» TASK REQUIREMENTS
Except for the images, repeat the entries below word for word.

» RECORDS SHOWN
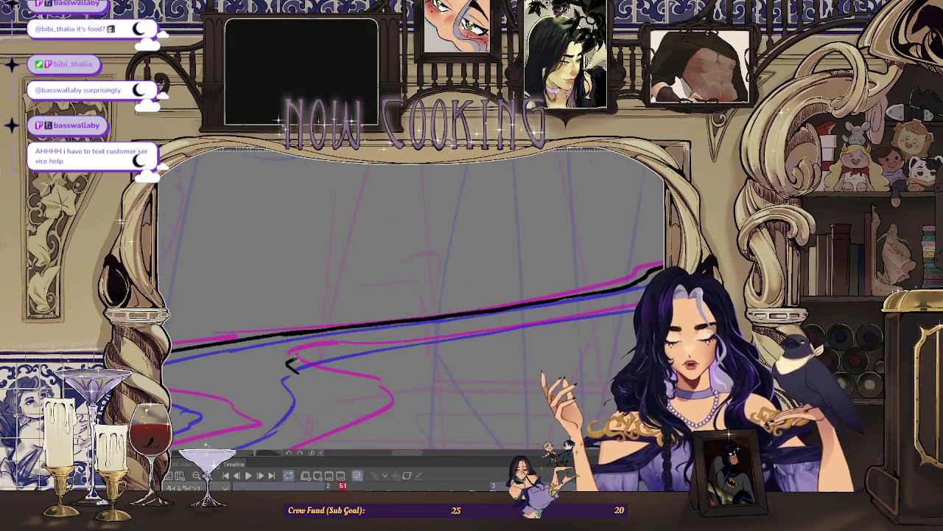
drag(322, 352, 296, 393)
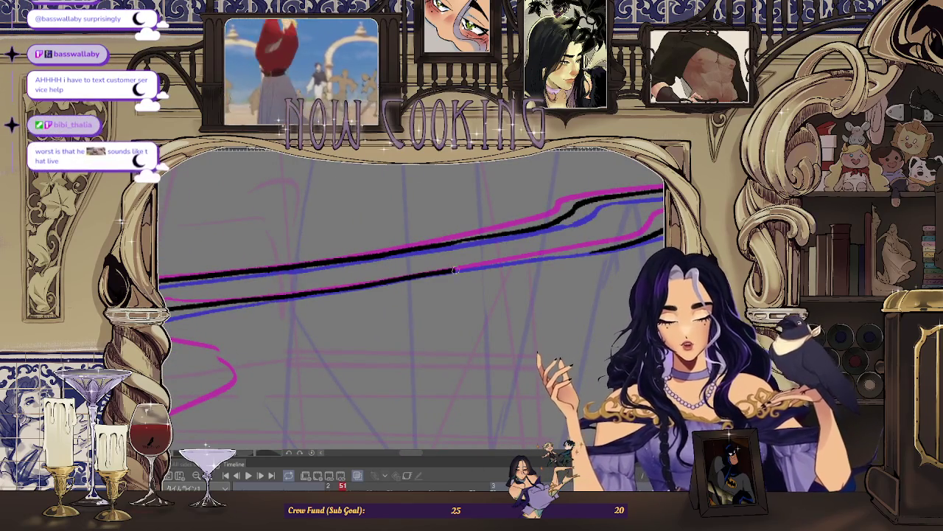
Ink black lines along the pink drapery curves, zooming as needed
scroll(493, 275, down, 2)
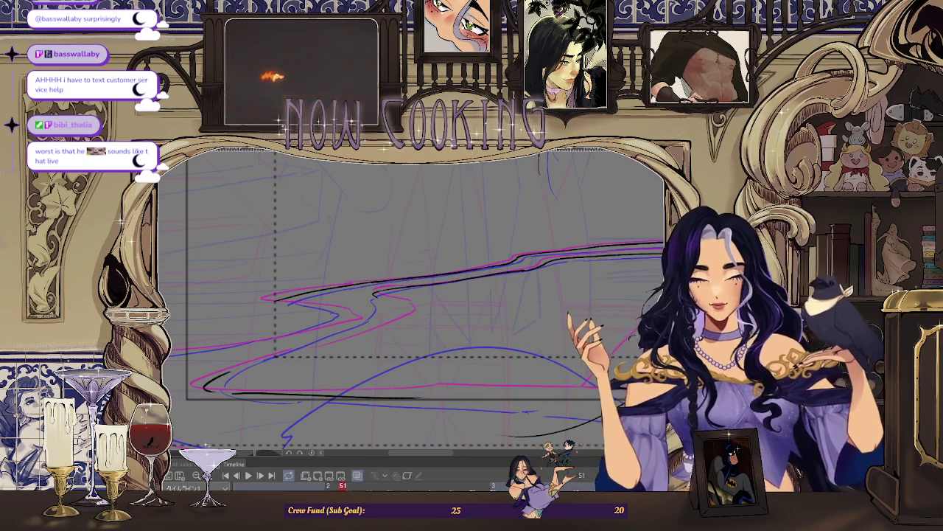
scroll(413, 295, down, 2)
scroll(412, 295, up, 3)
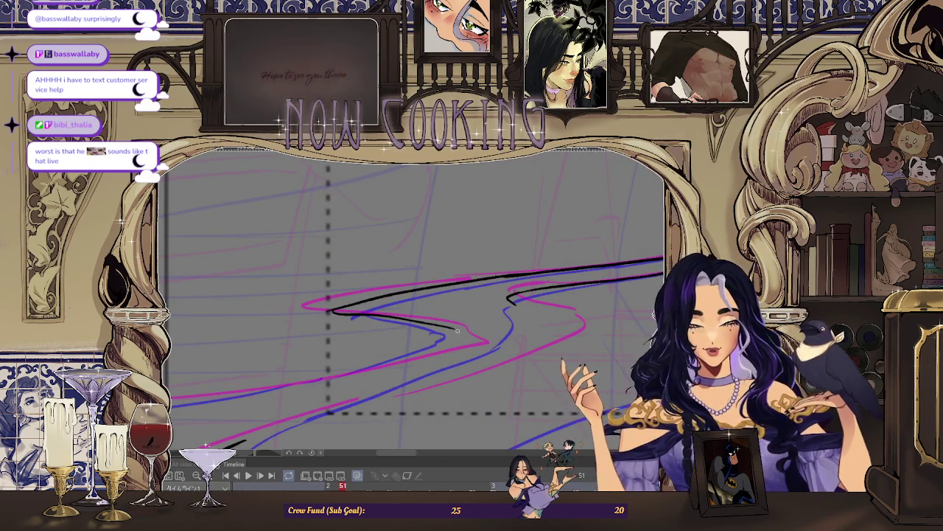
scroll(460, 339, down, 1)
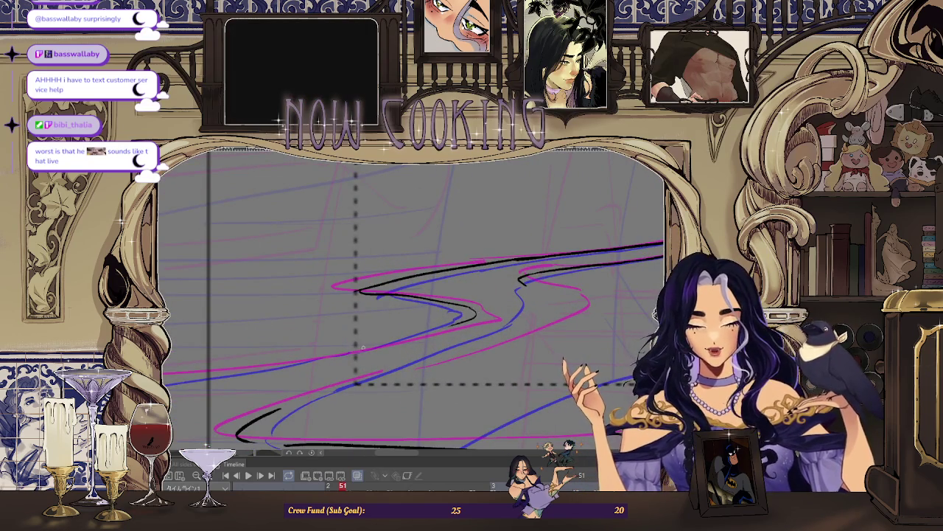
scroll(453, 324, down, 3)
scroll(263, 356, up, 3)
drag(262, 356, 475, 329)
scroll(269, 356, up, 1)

» RESPONSE
drag(322, 352, 296, 393)
Ink black lines along the pink drapery curves, zooming as needed
scroll(493, 275, down, 2)
scroll(413, 295, down, 2)
scroll(412, 295, up, 3)
scroll(460, 339, down, 1)
scroll(453, 324, down, 3)
scroll(263, 356, up, 3)
drag(262, 356, 475, 329)
scroll(269, 356, up, 1)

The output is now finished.